## TEXT BLOCK
===============

This article is a draft

This is not a complete article: This is a draft, a work in progress that is intended to be published into an article, which may or may not be ready for inclusion in the main wiki. It should not necessarily be considered factual or authoritative.




Parent page: Storage and file management

The dar (stands for Disk ARchiver) utility was written from the ground up as a modern replacement to the classical Unix tar tool. First released in 2002, dar is open source, is actively maintained, and can be compiled on any Unix-like system.

Similar to tar, dar supports full / differential / incremental backups. Unlike tar, each dar arhive includes a file index for fast file access and restore -- this is especially useful for large archives! dar has built-in compression on a file-by-file basis, making it more resilient against data corruption, and you can optionally tell it not to compress already highly compressed files such as mp4 and gz. dar supports strong encryption, can split archives at 1-byte resolution, supports extended file attributes, sparse files, hard and symbolic (soft) links, can detect data corruption in both headers and saved data and recover with minimal data loss, and has many other desirable features. On the dar page you can find a detailed feature-by-feature tar-to-dar comparison.

===============

## WHAT IS NEEDED
Duplicate the passage on the dar utility word for word, everything from "This article is" down to "any Unix-like system.".

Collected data
===============

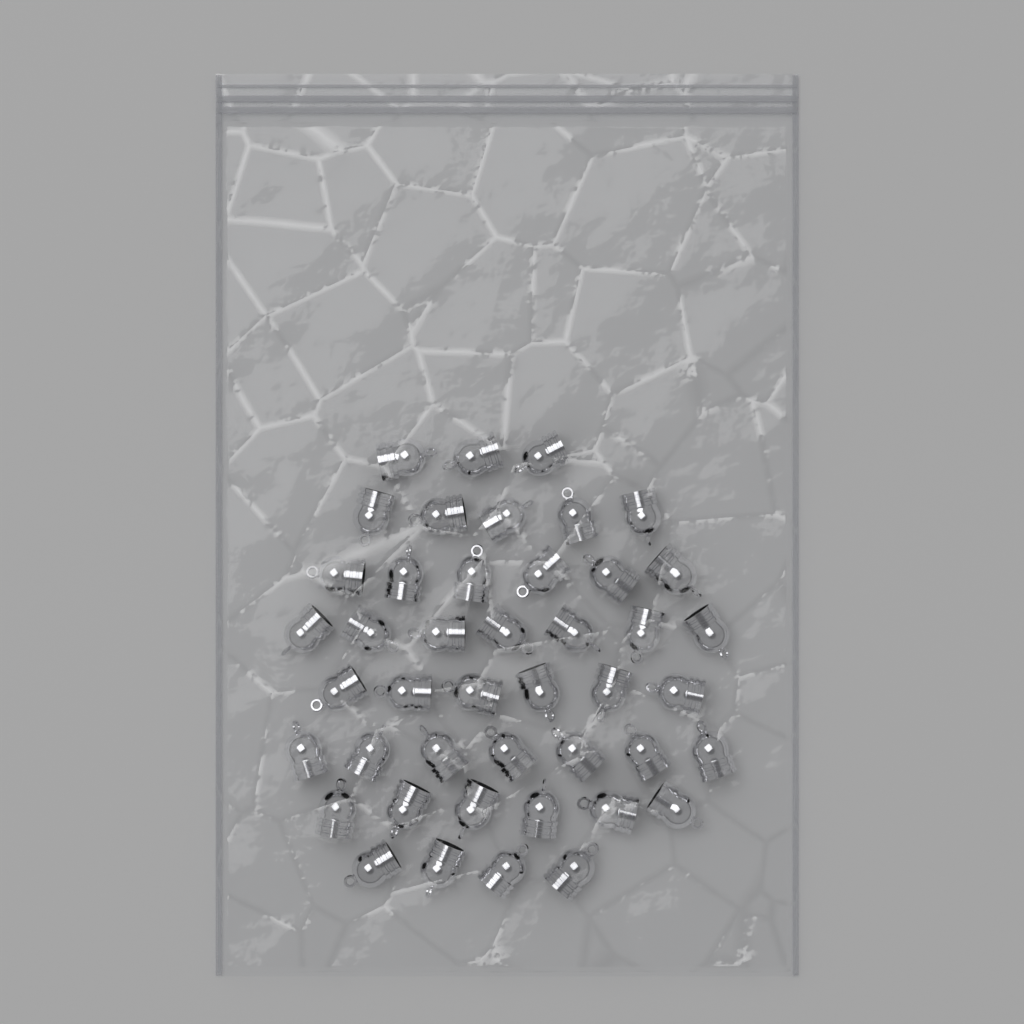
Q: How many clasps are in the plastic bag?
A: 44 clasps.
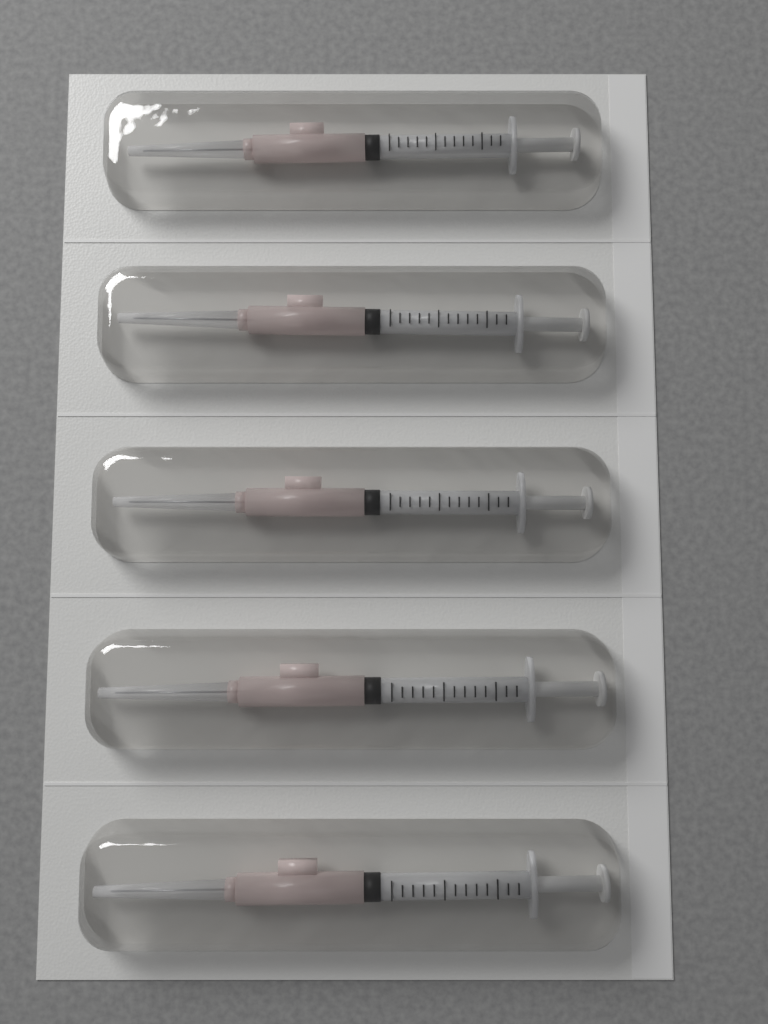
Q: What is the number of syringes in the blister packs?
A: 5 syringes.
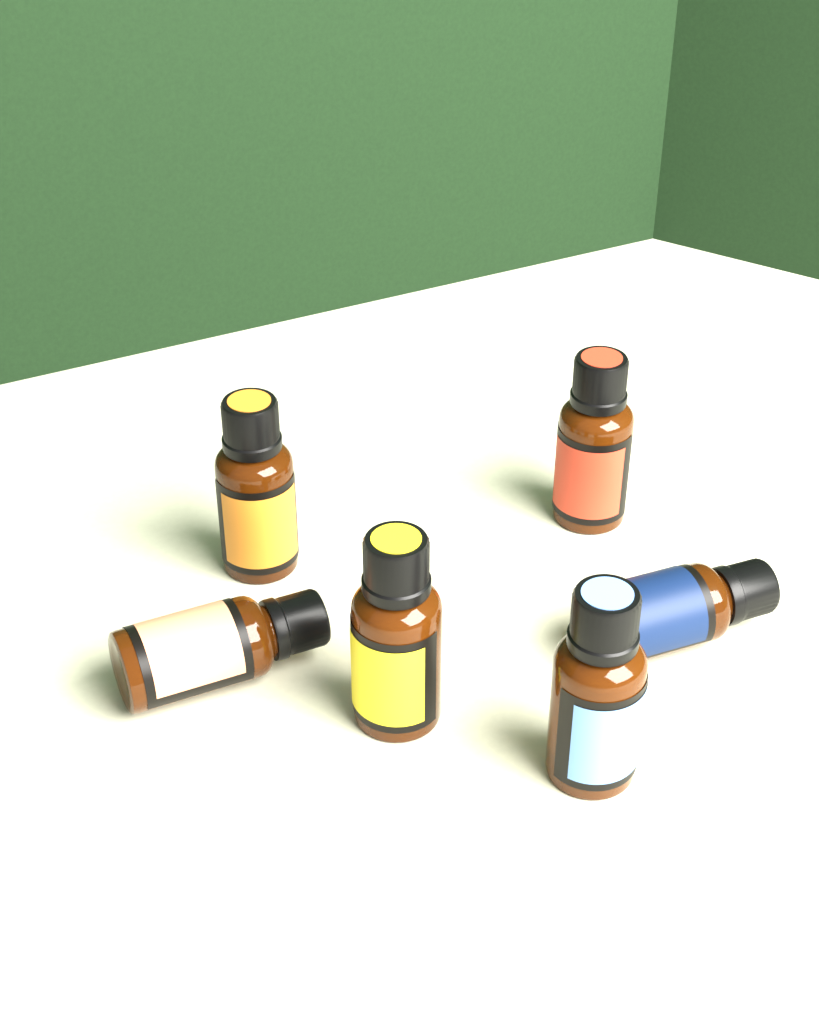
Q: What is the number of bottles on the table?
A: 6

===============

## SOLUTION TO THE EXERCISE
This article is a draft

This is not a complete article: This is a draft, a work in progress that is intended to be published into an article, which may or may not be ready for inclusion in the main wiki. It should not necessarily be considered factual or authoritative.




Parent page: Storage and file management

The dar (stands for Disk ARchiver) utility was written from the ground up as a modern replacement to the classical Unix tar tool. First released in 2002, dar is open source, is actively maintained, and can be compiled on any Unix-like system.